* [Exercise]: A word-for-word copy of the data is what's wanted; pictures stay out of it.

____________

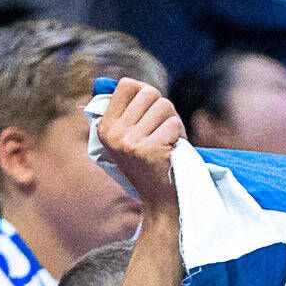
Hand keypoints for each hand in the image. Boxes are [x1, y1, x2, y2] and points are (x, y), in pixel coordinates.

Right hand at [95, 76, 184, 209]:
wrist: (160, 202)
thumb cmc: (149, 164)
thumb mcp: (127, 138)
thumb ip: (125, 111)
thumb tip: (126, 82)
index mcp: (105, 128)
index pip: (126, 84)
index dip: (144, 94)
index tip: (148, 113)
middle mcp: (114, 135)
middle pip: (150, 92)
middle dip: (163, 109)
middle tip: (162, 131)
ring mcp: (131, 144)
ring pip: (165, 106)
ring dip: (173, 123)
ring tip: (168, 142)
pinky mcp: (150, 151)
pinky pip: (174, 124)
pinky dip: (180, 136)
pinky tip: (172, 151)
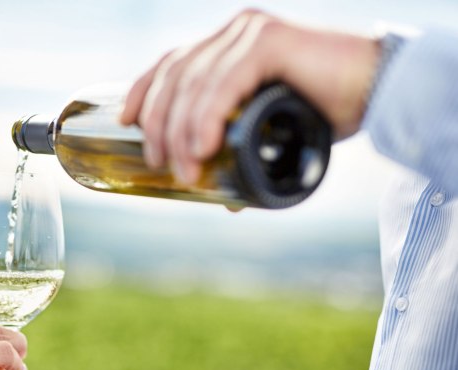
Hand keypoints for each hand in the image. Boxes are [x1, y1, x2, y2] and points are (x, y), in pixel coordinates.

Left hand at [120, 9, 379, 183]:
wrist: (381, 91)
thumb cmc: (327, 112)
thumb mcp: (271, 132)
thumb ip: (243, 154)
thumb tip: (223, 201)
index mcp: (227, 45)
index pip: (171, 63)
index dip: (142, 91)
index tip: (125, 123)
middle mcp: (233, 32)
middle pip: (175, 76)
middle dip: (159, 125)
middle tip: (159, 166)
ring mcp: (249, 32)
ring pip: (193, 83)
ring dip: (180, 131)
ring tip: (184, 171)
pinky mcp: (269, 40)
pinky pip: (222, 82)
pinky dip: (206, 116)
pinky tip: (202, 146)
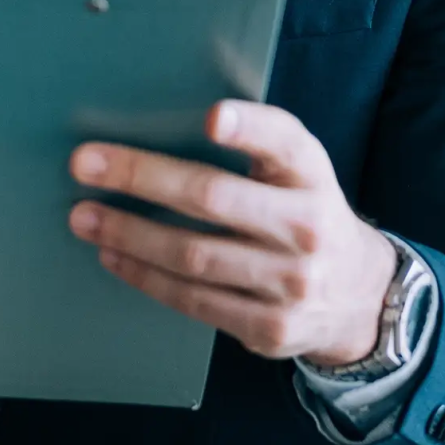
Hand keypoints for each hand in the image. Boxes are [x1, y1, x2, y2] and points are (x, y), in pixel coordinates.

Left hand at [67, 99, 397, 366]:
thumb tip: (161, 125)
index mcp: (312, 174)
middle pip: (214, 197)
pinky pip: (195, 301)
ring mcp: (291, 283)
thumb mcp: (298, 173)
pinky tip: (115, 256)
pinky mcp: (271, 327)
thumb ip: (254, 147)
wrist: (359, 295)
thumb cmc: (304, 212)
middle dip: (142, 177)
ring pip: (194, 255)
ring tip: (85, 217)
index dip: (249, 127)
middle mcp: (308, 227)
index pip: (285, 142)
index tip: (211, 117)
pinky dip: (147, 277)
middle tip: (85, 163)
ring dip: (130, 234)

____________

* [Written answer]:
Hand keypoints for each hand in the image. Boxes are [x1, y1, x2, y2] and points are (x, y), in pixel coordinates.

Right hand at [95, 76, 184, 209]:
wrist: (160, 202)
thumb cmc: (149, 164)
thumb mcp: (127, 138)
thumb ip: (125, 111)
thumb tip: (126, 82)
index mcp: (105, 128)
index pip: (126, 84)
index dip: (144, 94)
index tip: (148, 113)
middle mcp: (114, 135)
middle pip: (150, 92)
middle dip: (163, 109)
middle tip: (162, 131)
ring mcp: (131, 144)
ring pip: (165, 106)
ring dip: (173, 123)
ring tip: (168, 142)
pinky mcp: (150, 151)
pinky pip: (174, 124)
pinky dip: (180, 136)
pinky tip: (172, 151)
Hand keypoints for each hand in the image. Boxes are [x1, y1, x2, y2] and points are (x, y), in pixel coordinates.

Left hand at [120, 9, 379, 183]:
wrist: (381, 91)
thumb cmc: (327, 112)
thumb mcp: (271, 132)
thumb ip: (243, 154)
thumb tip: (223, 201)
index mcp: (227, 45)
index pip: (171, 63)
index dip: (142, 91)
index tip: (125, 123)
middle mcp: (233, 32)
middle pip: (175, 76)
middle dip: (159, 125)
middle tip: (159, 166)
ring mcp: (249, 32)
ring pip: (193, 83)
ring dip: (180, 131)
ring tip: (184, 171)
pinky mcp: (269, 40)
pinky pip: (222, 82)
pinky dip: (206, 116)
pinky tip: (202, 146)
Hand keypoints for each hand in the image. Boxes are [x1, y1, x2, y2] and points are (x, y), in pixel coordinates.

Left hand at [67, 99, 397, 366]:
thumb tip: (161, 125)
index mcp: (312, 174)
middle pip: (214, 197)
pinky pip: (195, 301)
ring mcp: (291, 283)
thumb mcp: (298, 173)
pinky tip: (115, 256)
pinky mcp: (271, 327)
thumb ip: (254, 147)
wrist: (359, 295)
thumb cmc: (304, 212)
middle dip: (142, 177)
ring pip: (194, 255)
ring tip: (85, 217)
index dip: (249, 127)
middle mcp: (308, 227)
index pip: (285, 142)
index tip: (211, 117)
pinky dip: (147, 277)
middle tip: (85, 163)
ring dip: (130, 234)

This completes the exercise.